Bias and hidden agendas are at least as prevalent in crypto markets as in broader financial markets. The antidote to this problem is to cast a wide perspective net so that the views of a great variety of subject matter experts are considered.[2] This may span different publishers, languages, geographies and sub-topic domains. Text analytics tools should be able to leverage a large corpus of texts including research articles, transcripts of calls or presentations and proprietary or in-house content in addition to public news. Publisher or author-level weighting should also be supported to further reduce bias.

What-if analysis

Market analysis is never a pushbutton exercise. Tools must support interactive analysis and scenario testing to help understand the consequences of potential future events, such as what might be the downstream impact of a ban or hack of a major cryptocurrency exchange or which securities are expected to fare the best and worst as a result.

In the rapidly evolving and highly volatile world of crypto markets, AI- and NLP-powered solutions that can synthesize the thoughtfully articulated insights of a broad range of experts present us with wholly new ways of evaluating risks and opportunities. Perhaps more importantly, this technology may help us better prepare for an increasingly uncertain future.

Do you think that news or other text content can be useful in predicting crypto asset price movements? If you could convert that content into signals, metadata, dashboards and alerts that help inform your investment decisions, what would you want to be able to detect and analyze? Reach out and let us know!
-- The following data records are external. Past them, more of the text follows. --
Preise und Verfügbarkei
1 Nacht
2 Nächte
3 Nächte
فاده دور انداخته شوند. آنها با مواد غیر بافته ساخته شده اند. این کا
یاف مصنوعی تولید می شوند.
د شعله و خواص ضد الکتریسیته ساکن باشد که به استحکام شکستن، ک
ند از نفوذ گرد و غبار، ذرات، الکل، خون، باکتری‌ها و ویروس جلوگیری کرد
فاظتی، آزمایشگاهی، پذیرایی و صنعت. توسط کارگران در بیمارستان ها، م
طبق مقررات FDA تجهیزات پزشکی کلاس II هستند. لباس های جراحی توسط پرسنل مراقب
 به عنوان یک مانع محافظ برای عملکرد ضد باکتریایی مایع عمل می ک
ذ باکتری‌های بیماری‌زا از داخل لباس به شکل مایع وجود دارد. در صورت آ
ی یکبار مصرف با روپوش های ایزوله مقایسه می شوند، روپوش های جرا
— Nevra Ledwon, Director of N. American Sales at Causality Link

August 18, 2021


Authors tend to agree on the directional favorability of most (though not all) events they explicitly connect to crypto price swings: regulation, bans and security or privacy lapses are believed to exert downward price pressure whereas new investment in crypto, bullish public sentiment by industry figureheads, and wider acceptance of Bitcoin as a form of payment are seen as upward-driving signals.
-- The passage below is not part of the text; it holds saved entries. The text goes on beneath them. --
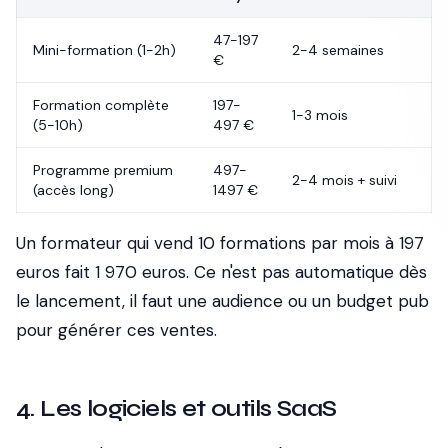
47-197
Mini-formation (1-2h)
2-4 semaines
€
Formation complète
197-
1-3 mois
(5-10h)
497 €
Programme premium
497-
2-4 mois + suivi
(accès long)
1497 €
Un formateur qui vend 10 formations par mois à 197
euros fait 1 970 euros. Ce n'est pas automatique dès
le lancement, il faut une audience ou un budget pub
pour générer ces ventes.
4. Les logiciels et outils SaaS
Taking it to the next level, one could refine the signal by expanding the list of both past and future potential events and their expected influence on BTC price and even apply appropriate weighting based on various factors.


[1] For the purposes of this article, we selected representative headlines from publicly accessible articles that readers can directly access rather than articles that come bundled into the Causality Link solution because our content licensing arrangements do not allow us to share those articles outside of our customer base.
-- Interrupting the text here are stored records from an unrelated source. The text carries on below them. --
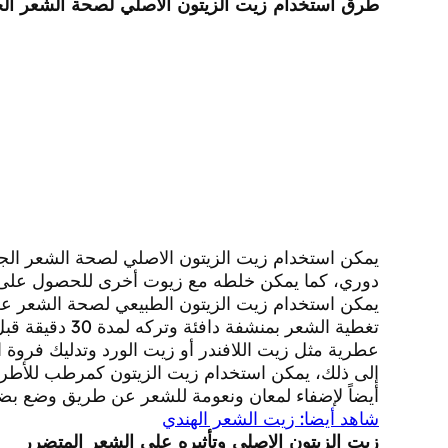
طرق استخدام زيت الزيتون الاصلي لصحة الشعر الج
يمكن استخدام زيت الزيتون الاصلي لصحة الشعر ال
دوري، كما يمكن خلطه مع زيوت أخرى للحصول على 
يمكن استخدام زيت الزيتون الطبيعي لصحة الشعر عن
تغطية الشعر بمن
عطرية مثل زيت اللافندر أو زيت الورد وتدليك فروة ال
إلى ذلك، يمكن استخدام زيت الزيتون كمرطب للأطراف 
أيضاً لإضفاء لمعان ونعومة للشعر عن طريق وضع ب
شاهد أيضا: زيت الشعر الهندي
زيت الزيتون الاصلي وتأثيره على الشعر المتضرر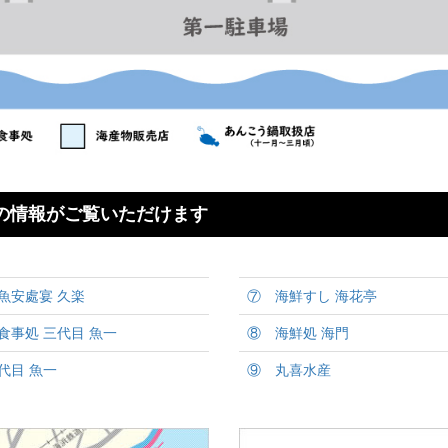
の情報がご覧いただけます
魚安處宴 久楽
⑦ 海鮮すし 海花亭
食事処 三代目 魚一
⑧ 海鮮処 海門
代目 魚一
⑨ 丸喜水産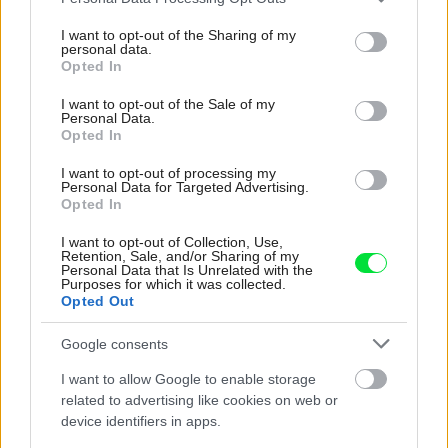
services and may gather and store information including but
not limited to your visit or usage behaviour. You may click to
I want to opt-out of the Sharing of my
personal data.
grant or deny consent to Google and its third-party tags to
Opted In
use your data for below specified purposes in below Google
consent section.
I want to opt-out of the Sale of my
Personal Data.
Opted In
I want to opt-out of processing my
Personal Data for Targeted Advertising.
Opted In
Moderné poschodové domy stmeľujú rodinu
I want to opt-out of Collection, Use,
Retention, Sale, and/or Sharing of my
Personal Data that Is Unrelated with the
Purposes for which it was collected.
Opted Out
Google consents
I want to allow Google to enable storage
related to advertising like cookies on web or
device identifiers in apps.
[2] We say “subject matter experts” deliberately because social media sentiment is its own animal as evidenced by the past year’s events on platforms like Reddit. That’s not to say that mining of social media isn’t valuable, but we believe it’s easier to reduce the “echo chamber” effect and other spurious noise when you focus on authors who often also monitor those sites and then go on record with their viewpoints vs. posting hastily and anonymously.